** Task inputs follows **
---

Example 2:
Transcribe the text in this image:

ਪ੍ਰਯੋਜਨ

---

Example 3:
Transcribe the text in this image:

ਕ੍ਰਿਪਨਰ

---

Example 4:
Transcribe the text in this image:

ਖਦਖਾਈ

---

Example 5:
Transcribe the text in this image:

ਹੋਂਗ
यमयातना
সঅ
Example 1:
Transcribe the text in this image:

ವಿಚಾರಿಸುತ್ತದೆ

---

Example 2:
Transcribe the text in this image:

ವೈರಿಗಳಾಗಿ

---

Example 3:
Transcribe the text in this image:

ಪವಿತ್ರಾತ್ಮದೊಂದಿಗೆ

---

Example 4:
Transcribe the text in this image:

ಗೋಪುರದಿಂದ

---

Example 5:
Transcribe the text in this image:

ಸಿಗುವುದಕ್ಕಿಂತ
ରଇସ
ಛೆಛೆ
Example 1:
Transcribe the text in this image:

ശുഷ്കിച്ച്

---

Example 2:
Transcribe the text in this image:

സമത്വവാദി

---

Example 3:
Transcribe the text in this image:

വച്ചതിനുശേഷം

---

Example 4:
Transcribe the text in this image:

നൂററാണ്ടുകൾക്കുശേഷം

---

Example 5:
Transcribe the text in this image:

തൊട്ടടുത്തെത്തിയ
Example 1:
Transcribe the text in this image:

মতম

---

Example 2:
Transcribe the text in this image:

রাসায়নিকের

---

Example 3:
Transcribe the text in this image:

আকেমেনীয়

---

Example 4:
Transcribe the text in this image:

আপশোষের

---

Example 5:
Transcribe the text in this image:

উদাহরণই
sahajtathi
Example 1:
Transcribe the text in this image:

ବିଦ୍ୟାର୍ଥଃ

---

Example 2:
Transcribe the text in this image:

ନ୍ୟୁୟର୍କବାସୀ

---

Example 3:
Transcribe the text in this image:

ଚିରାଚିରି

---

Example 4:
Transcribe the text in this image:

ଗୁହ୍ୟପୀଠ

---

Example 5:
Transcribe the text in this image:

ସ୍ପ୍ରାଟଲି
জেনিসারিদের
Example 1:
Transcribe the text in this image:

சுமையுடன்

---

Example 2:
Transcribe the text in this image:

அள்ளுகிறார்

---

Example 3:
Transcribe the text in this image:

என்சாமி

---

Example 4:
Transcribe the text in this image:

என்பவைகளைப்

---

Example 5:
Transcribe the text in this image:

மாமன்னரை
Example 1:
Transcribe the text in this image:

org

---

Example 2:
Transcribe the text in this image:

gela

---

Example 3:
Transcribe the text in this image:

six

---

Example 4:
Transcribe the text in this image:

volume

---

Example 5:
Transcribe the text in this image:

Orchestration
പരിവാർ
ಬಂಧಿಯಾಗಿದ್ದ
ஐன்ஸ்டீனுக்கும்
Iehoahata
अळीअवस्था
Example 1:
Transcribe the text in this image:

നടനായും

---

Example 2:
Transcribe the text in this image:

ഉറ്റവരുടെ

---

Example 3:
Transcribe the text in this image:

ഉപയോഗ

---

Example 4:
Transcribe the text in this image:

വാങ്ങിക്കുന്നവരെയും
** End of Task inputs **
• [Exercise objective] Copy each record exactly, leaving nothing out.

• [Answer space]
---

Example 2:
Transcribe the text in this image:

ਪ੍ਰਯੋਜਨ

---

Example 3:
Transcribe the text in this image:

ਕ੍ਰਿਪਨਰ

---

Example 4:
Transcribe the text in this image:

ਖਦਖਾਈ

---

Example 5:
Transcribe the text in this image:

ਹੋਂਗ
यमयातना
সঅ
Example 1:
Transcribe the text in this image:

ವಿಚಾರಿಸುತ್ತದೆ

---

Example 2:
Transcribe the text in this image:

ವೈರಿಗಳಾಗಿ

---

Example 3:
Transcribe the text in this image:

ಪವಿತ್ರಾತ್ಮದೊಂದಿಗೆ

---

Example 4:
Transcribe the text in this image:

ಗೋಪುರದಿಂದ

---

Example 5:
Transcribe the text in this image:

ಸಿಗುವುದಕ್ಕಿಂತ
ରଇସ
ಛೆಛೆ
Example 1:
Transcribe the text in this image:

ശുഷ്കിച്ച്

---

Example 2:
Transcribe the text in this image:

സമത്വവാദി

---

Example 3:
Transcribe the text in this image:

വച്ചതിനുശേഷം

---

Example 4:
Transcribe the text in this image:

നൂററാണ്ടുകൾക്കുശേഷം

---

Example 5:
Transcribe the text in this image:

തൊട്ടടുത്തെത്തിയ
Example 1:
Transcribe the text in this image:

মতম

---

Example 2:
Transcribe the text in this image:

রাসায়নিকের

---

Example 3:
Transcribe the text in this image:

আকেমেনীয়

---

Example 4:
Transcribe the text in this image:

আপশোষের

---

Example 5:
Transcribe the text in this image:

উদাহরণই
sahajtathi
Example 1:
Transcribe the text in this image:

ବିଦ୍ୟାର୍ଥଃ

---

Example 2:
Transcribe the text in this image:

ନ୍ୟୁୟର୍କବାସୀ

---

Example 3:
Transcribe the text in this image:

ଚିରାଚିରି

---

Example 4:
Transcribe the text in this image:

ଗୁହ୍ୟପୀଠ

---

Example 5:
Transcribe the text in this image:

ସ୍ପ୍ରାଟଲି
জেনিসারিদের
Example 1:
Transcribe the text in this image:

சுமையுடன்

---

Example 2:
Transcribe the text in this image:

அள்ளுகிறார்

---

Example 3:
Transcribe the text in this image:

என்சாமி

---

Example 4:
Transcribe the text in this image:

என்பவைகளைப்

---

Example 5:
Transcribe the text in this image:

மாமன்னரை
Example 1:
Transcribe the text in this image:

org

---

Example 2:
Transcribe the text in this image:

gela

---

Example 3:
Transcribe the text in this image:

six

---

Example 4:
Transcribe the text in this image:

volume

---

Example 5:
Transcribe the text in this image:

Orchestration
പരിവാർ
ಬಂಧಿಯಾಗಿದ್ದ
ஐன்ஸ்டீனுக்கும்
Iehoahata
अळीअवस्था
Example 1:
Transcribe the text in this image:

നടനായും

---

Example 2:
Transcribe the text in this image:

ഉറ്റവരുടെ

---

Example 3:
Transcribe the text in this image:

ഉപയോഗ

---

Example 4:
Transcribe the text in this image:

വാങ്ങിക്കുന്നവരെയും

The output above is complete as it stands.